(DATA SHOWN Opens)

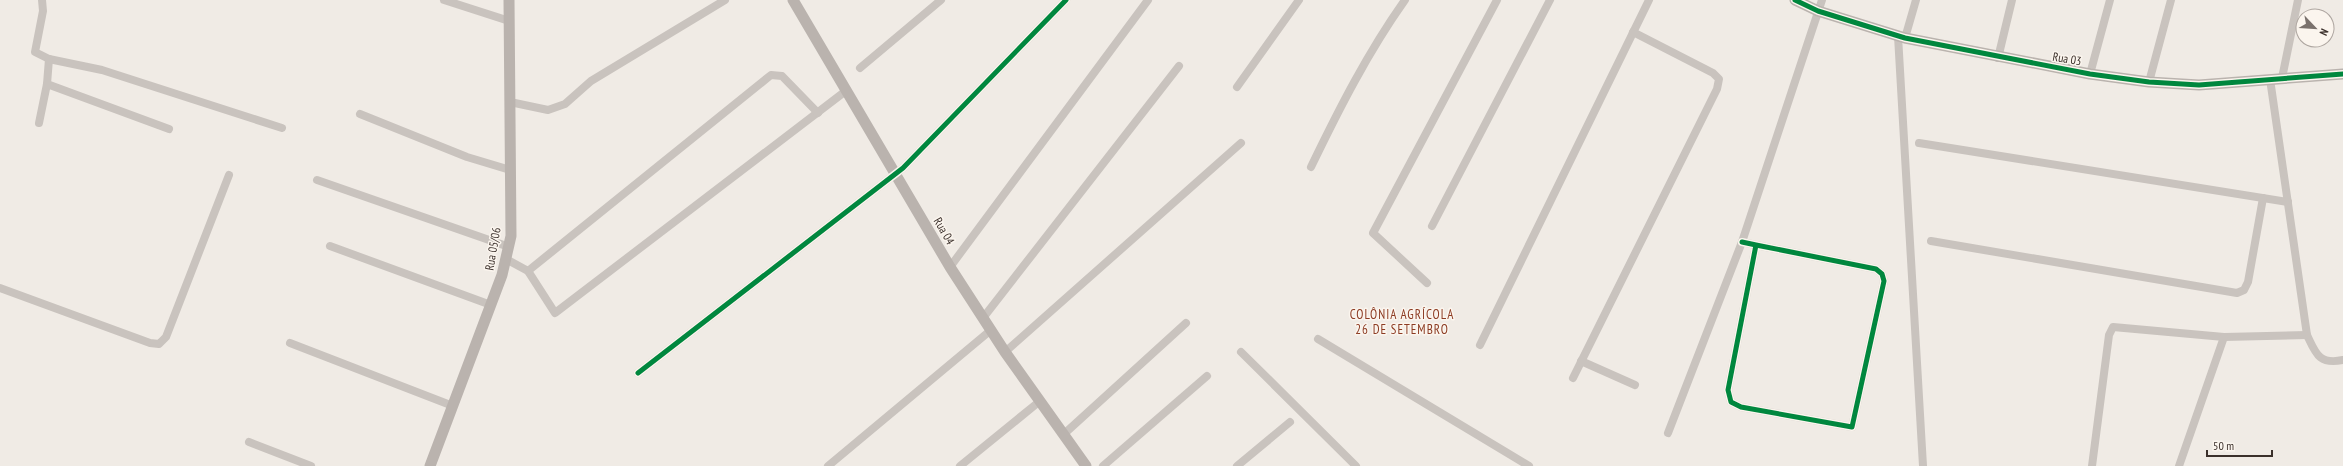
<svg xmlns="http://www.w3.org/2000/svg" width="2343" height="466" viewBox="0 0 2343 466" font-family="'PT Sans Narrow',sans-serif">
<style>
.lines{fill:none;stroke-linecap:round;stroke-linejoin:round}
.street{stroke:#c9c3be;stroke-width:8}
.secondary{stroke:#bab3ae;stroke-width:11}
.cycleway-casing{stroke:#fbf5ee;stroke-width:8}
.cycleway{stroke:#00873e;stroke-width:5}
.labels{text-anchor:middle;stroke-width:3;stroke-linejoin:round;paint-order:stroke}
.street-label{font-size:12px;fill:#3b302b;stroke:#fbf5ee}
.neighbourhood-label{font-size:13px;letter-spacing:1px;fill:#8c3b22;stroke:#fbf5ee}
</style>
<rect width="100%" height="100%" fill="#f0ebe5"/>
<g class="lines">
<g class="street">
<path d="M42,0L43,11L35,52L49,59L102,70L282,128"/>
<path d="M444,0L509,21"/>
<path d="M1898,36L1923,466"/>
<path d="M1905,38L1916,0"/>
<path d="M1998,58L2012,0"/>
<path d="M860,68L941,0"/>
<path d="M2090,74L2110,0"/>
<path d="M2282,78L2298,0"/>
<path d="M2270,79L2307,335C2316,354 2319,365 2343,360"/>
<path d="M2149,82L2171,0"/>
<path d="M47,84L169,129"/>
<path d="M1237,87L1299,0"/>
<path d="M510,102L548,110L565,104L591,81L725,0"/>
<path d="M360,114L467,157L510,170"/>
<path d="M39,123L47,84L49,59"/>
<path d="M1919,143L2288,202"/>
<path d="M1311,167C1339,109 1368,52 1405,0"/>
<path d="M317,180L509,247"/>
<path d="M1432,226L1550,0"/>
<path d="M1931,241L2237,293L2244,290L2248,282L2263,198"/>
<path d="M1742,242L1756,245L1876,269L1882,274L1884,281L1852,427L1741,407L1731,402L1728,390L1756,245"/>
<path d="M330,246L491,305"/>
<path d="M506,259L528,271L555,313L847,90"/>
<path d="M950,267L1148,0"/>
<path d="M528,271L771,75L782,76L818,113"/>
<path d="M1427,283L1373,233L1497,0"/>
<path d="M0,288L150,343L159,344L166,337L229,175"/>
<path d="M983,318L1179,66"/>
<path d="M1318,339L1529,466"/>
<path d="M290,343L453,406"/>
<path d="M1480,345L1649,0"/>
<path d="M1005,352L1241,143"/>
<path d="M1241,352L1356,466"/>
<path d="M1581,361L1635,385"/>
<path d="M638,373L903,168L1066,0"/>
<path d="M1573,378L1717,89L1719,79L1713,73L1633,32"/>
<path d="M1668,433L1742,242L1822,0"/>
<path d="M1064,434L1186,323"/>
<path d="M249,442L311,466"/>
<path d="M828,466L991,330"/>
<path d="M960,466L1040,401"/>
<path d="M1103,466L1207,376"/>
<path d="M1237,466L1290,422"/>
<path d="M2092,466L2109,335L2113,327L2224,337L2307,335"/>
<path d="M2179,466L2224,337"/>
</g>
<g class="secondary">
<path d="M793,0L950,267L1005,352L1086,466"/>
<path d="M1795,0L1818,11L1905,38L2090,74L2149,82L2199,85L2343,74"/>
<path d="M430,466L502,275L511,236L509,0"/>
</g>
<g class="cycleway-casing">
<g id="cycleway">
<path d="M1795,0L1818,11L1905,38L2090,74L2149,82L2199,85L2343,74"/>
<path d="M1742,242L1756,245L1876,269L1882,274L1884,281L1852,427L1741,407L1731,402L1728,390L1756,245"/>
<path d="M638,373L903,168L1066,0"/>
</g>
</g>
<use href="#cycleway" class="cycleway"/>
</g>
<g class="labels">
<g class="street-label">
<text transform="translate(2067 59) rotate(10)" y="4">Rua 03</text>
<text transform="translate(944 231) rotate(60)" y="4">Rua 04</text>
<text transform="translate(493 249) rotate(-80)" y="4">Rua 05/06</text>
</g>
<g class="neighbourhood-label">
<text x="1402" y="319">COLÔNIA AGRÍCOLA<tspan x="1402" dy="15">26 DE SETEMBRO</tspan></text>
</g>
</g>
<g transform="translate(2315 28) rotate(115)"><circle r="19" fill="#fbf5ee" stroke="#aea6a0"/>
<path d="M0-3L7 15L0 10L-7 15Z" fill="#7a716c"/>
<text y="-6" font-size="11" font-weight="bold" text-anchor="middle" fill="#3b302b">N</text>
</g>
<path d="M2207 450v6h65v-6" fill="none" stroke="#3b302b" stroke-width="2"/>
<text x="2213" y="450" font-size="12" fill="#3b302b" stroke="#fbf5ee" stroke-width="3" paint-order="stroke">50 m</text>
</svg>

(DATA SHOWN Closes)

▶ DIRECTIONS:
Every entry above needs to be duplicated exactly, without its images.

▶ RESPONSE TO THIS EXERCISE:
<svg xmlns="http://www.w3.org/2000/svg" width="2343" height="466" viewBox="0 0 2343 466" font-family="'PT Sans Narrow',sans-serif">
<style>
.lines{fill:none;stroke-linecap:round;stroke-linejoin:round}
.street{stroke:#c9c3be;stroke-width:8}
.secondary{stroke:#bab3ae;stroke-width:11}
.cycleway-casing{stroke:#fbf5ee;stroke-width:8}
.cycleway{stroke:#00873e;stroke-width:5}
.labels{text-anchor:middle;stroke-width:3;stroke-linejoin:round;paint-order:stroke}
.street-label{font-size:12px;fill:#3b302b;stroke:#fbf5ee}
.neighbourhood-label{font-size:13px;letter-spacing:1px;fill:#8c3b22;stroke:#fbf5ee}
</style>
<rect width="100%" height="100%" fill="#f0ebe5"/>
<g class="lines">
<g class="street">
<path d="M42,0L43,11L35,52L49,59L102,70L282,128"/>
<path d="M444,0L509,21"/>
<path d="M1898,36L1923,466"/>
<path d="M1905,38L1916,0"/>
<path d="M1998,58L2012,0"/>
<path d="M860,68L941,0"/>
<path d="M2090,74L2110,0"/>
<path d="M2282,78L2298,0"/>
<path d="M2270,79L2307,335C2316,354 2319,365 2343,360"/>
<path d="M2149,82L2171,0"/>
<path d="M47,84L169,129"/>
<path d="M1237,87L1299,0"/>
<path d="M510,102L548,110L565,104L591,81L725,0"/>
<path d="M360,114L467,157L510,170"/>
<path d="M39,123L47,84L49,59"/>
<path d="M1919,143L2288,202"/>
<path d="M1311,167C1339,109 1368,52 1405,0"/>
<path d="M317,180L509,247"/>
<path d="M1432,226L1550,0"/>
<path d="M1931,241L2237,293L2244,290L2248,282L2263,198"/>
<path d="M1742,242L1756,245L1876,269L1882,274L1884,281L1852,427L1741,407L1731,402L1728,390L1756,245"/>
<path d="M330,246L491,305"/>
<path d="M506,259L528,271L555,313L847,90"/>
<path d="M950,267L1148,0"/>
<path d="M528,271L771,75L782,76L818,113"/>
<path d="M1427,283L1373,233L1497,0"/>
<path d="M0,288L150,343L159,344L166,337L229,175"/>
<path d="M983,318L1179,66"/>
<path d="M1318,339L1529,466"/>
<path d="M290,343L453,406"/>
<path d="M1480,345L1649,0"/>
<path d="M1005,352L1241,143"/>
<path d="M1241,352L1356,466"/>
<path d="M1581,361L1635,385"/>
<path d="M638,373L903,168L1066,0"/>
<path d="M1573,378L1717,89L1719,79L1713,73L1633,32"/>
<path d="M1668,433L1742,242L1822,0"/>
<path d="M1064,434L1186,323"/>
<path d="M249,442L311,466"/>
<path d="M828,466L991,330"/>
<path d="M960,466L1040,401"/>
<path d="M1103,466L1207,376"/>
<path d="M1237,466L1290,422"/>
<path d="M2092,466L2109,335L2113,327L2224,337L2307,335"/>
<path d="M2179,466L2224,337"/>
</g>
<g class="secondary">
<path d="M793,0L950,267L1005,352L1086,466"/>
<path d="M1795,0L1818,11L1905,38L2090,74L2149,82L2199,85L2343,74"/>
<path d="M430,466L502,275L511,236L509,0"/>
</g>
<g class="cycleway-casing">
<g id="cycleway">
<path d="M1795,0L1818,11L1905,38L2090,74L2149,82L2199,85L2343,74"/>
<path d="M1742,242L1756,245L1876,269L1882,274L1884,281L1852,427L1741,407L1731,402L1728,390L1756,245"/>
<path d="M638,373L903,168L1066,0"/>
</g>
</g>
<use href="#cycleway" class="cycleway"/>
</g>
<g class="labels">
<g class="street-label">
<text transform="translate(2067 59) rotate(10)" y="4">Rua 03</text>
<text transform="translate(944 231) rotate(60)" y="4">Rua 04</text>
<text transform="translate(493 249) rotate(-80)" y="4">Rua 05/06</text>
</g>
<g class="neighbourhood-label">
<text x="1402" y="319">COLÔNIA AGRÍCOLA<tspan x="1402" dy="15">26 DE SETEMBRO</tspan></text>
</g>
</g>
<g transform="translate(2315 28) rotate(115)"><circle r="19" fill="#fbf5ee" stroke="#aea6a0"/>
<path d="M0-3L7 15L0 10L-7 15Z" fill="#7a716c"/>
<text y="-6" font-size="11" font-weight="bold" text-anchor="middle" fill="#3b302b">N</text>
</g>
<path d="M2207 450v6h65v-6" fill="none" stroke="#3b302b" stroke-width="2"/>
<text x="2213" y="450" font-size="12" fill="#3b302b" stroke="#fbf5ee" stroke-width="3" paint-order="stroke">50 m</text>
</svg>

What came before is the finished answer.